BUFFALO – Pierre Groulx remembers Craig Anderson looked a bit unorthodox in his crease. Instead going down in the butterfly like many modern goalies, he might stand up to stop a shot. The two-pad stack was part of his repertoire.
“He was more of the old school style,” said Groulx, who first served as Anderson’s goalie coach with the Florida Panthers from 2006 to 2008. “… He was one of those guys that read the play.”
Right away, Groulx learned Anderson possessed a terrific, NHL-level ability to process the action. But when the Panthers traded a sixth-round pick to the Chicago Blackhawks in 2006 in exchange for Anderson, he hadn’t made much of a mark in the big leagues.

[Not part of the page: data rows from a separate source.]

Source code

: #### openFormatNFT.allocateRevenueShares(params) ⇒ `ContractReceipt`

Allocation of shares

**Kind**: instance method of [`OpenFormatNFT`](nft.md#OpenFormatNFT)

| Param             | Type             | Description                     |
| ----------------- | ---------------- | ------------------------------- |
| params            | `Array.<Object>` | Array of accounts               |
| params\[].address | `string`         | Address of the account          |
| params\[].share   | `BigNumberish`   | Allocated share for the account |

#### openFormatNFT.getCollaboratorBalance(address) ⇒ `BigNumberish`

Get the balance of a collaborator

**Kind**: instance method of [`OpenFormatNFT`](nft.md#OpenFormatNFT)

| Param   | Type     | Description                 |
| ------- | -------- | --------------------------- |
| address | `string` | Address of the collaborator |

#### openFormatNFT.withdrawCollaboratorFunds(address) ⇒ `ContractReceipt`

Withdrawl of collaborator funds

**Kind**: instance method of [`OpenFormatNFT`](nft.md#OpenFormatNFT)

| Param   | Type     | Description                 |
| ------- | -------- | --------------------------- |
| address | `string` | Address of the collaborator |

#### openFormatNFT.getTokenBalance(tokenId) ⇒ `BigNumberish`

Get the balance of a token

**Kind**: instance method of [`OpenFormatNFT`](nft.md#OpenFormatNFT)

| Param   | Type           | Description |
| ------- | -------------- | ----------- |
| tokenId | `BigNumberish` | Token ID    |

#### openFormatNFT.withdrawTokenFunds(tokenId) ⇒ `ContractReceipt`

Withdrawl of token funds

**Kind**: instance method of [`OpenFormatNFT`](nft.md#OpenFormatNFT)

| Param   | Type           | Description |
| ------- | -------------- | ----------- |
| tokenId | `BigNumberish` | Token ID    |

The Panthers wanted to beef up their depth and Anderson, following his first full year in NHL, was heading back to the minors as the organization’s No. 3 goalie.
Tonight against the Ottawa Senators at KeyBank Center, Anderson, 41, could play his 709th and final NHL game. While an upper-body has sidelined him the last 10 contests, he has been working his way back and is expected to start the Sabres’ home finale.
The popular Anderson, the NHL’s oldest player, joined the Sabres last year, giving them a highly respected veteran still capable of tending some splendid goal.
The Buffalo Chapter of the Professional Hockey Writers’ Association this week nominated him for the Masterton Trophy, an award he won in 2016-17 for his dedication to hockey.
Age has relegated the American to a backup role in his 20th campaign. Still, he has won 10 games and recorded a .908 save percentage in 25 outings. On Feb. 24, he became the oldest goalie in NHL history to stop 50 shots in a game.
For much of the year, the fan base wanted Anderson, who played about once a week, to receive more starts.
Anderson, who signed a one-year contract to return, gave the Sabres a bonus season in 2022-23. His family has stayed in Florida during most of his time in Buffalo.
Rookie goalies Devon Levi, 21, and Ukko-Pekka Luukkonen, 24, appear ready to share the net. The Sabres also have Eric Comrie, 27, under contract for another year.
Anderson, whose 318 wins rank 32nd on the all-time list, might feel it’s time to retire.
In his early and mid-20s, the idea of Anderson enjoying a decorated career and playing into his 40s would’ve seemed ludicrous. In 2005-06, he pinballed around the NHL over a 15-day stretch, getting plucked off waivers three times. He went from Chicago to the Boston Bruins to the St. Louis Blues and back to Chicago.
At least he stuck in the NHL.
After Anderson joined the Panthers for his sixth pro season, he spent most of the year with Rochester Americans, the AHL affiliate they shared with the Sabres.
Later that season, however, his career suddenly took off. During some action in Florida, he stood out, and he earned the backup job behind goalie Tomas Vokoun in 2007-08.
“Every time he played, he gave the team chance to win,” Vokoun told the Times Herald.
Groulx added: “You could tell at that point he had matured and he knew what he needed to do to be successful to have a chance to play regularly in the NHL.”
Anderson has talked about how experiencing waivers three times taught him the fleeting nature of goaltending and forced him to develop a higher level of dedication on and off the ice.
By the time he joined the Panthers, Groulx said Anderson “understood the work he needed to stay at the NHL level” and “what kind of game he needed to play.”
In two seasons playing behind Vokoun, he compiled a 23-13-6 record and gaudy save percentages of .935 and .924.
“The more games that he played in Florida, he sort of figured out, ‘Hey, I can play at this level,’” Groulx said. “And I think with goaltending it’s trust and it’s work ethic and trusting your abilities. And I think, in the end, the way Craig reads the game became evident in Florida.”
That ability to read the game has contributed to Anderson’s remarkable longevity.
“He was not the most flexible guy,” Vokoun said. “But he was smart and also being able to read the play. I mean, you can be as quick as you want, but if you’re not able to recognize what’s happening, it’s going to be too late for you to move anyways. And you can see by his success at such an advanced age it’s something that never goes away.”
Anderson parlayed his work with the Panthers into a starting job with the Colorado Avalanche. In Ottawa, where he spent 10 seasons, he became a franchise legend, backstopping the Senators to Game 7 of the 2017 Eastern Conference final.
“A big part of that was … the confidence that (Senators general manager) Bryan Murray showed in him and just basically, ‘Hey, it’s your job,’” said Groulx, who began a five-year stint as Ottawa’s goalie coach in 2016. “The trust factor coming from (Murray) went a long way.”
In recent seasons, the affable Anderson has also turned into a mentor, lending advice to young goalies and becoming what Groulx called “an extension of the coaching staff.”
“I hear (Sabres coach) Donny Granato talking about how he’s helping Devon Levi,” he said. “I think he wants to help those young guys, and I think talking to him a few times since, I think he cherishes that role to help those young guys.”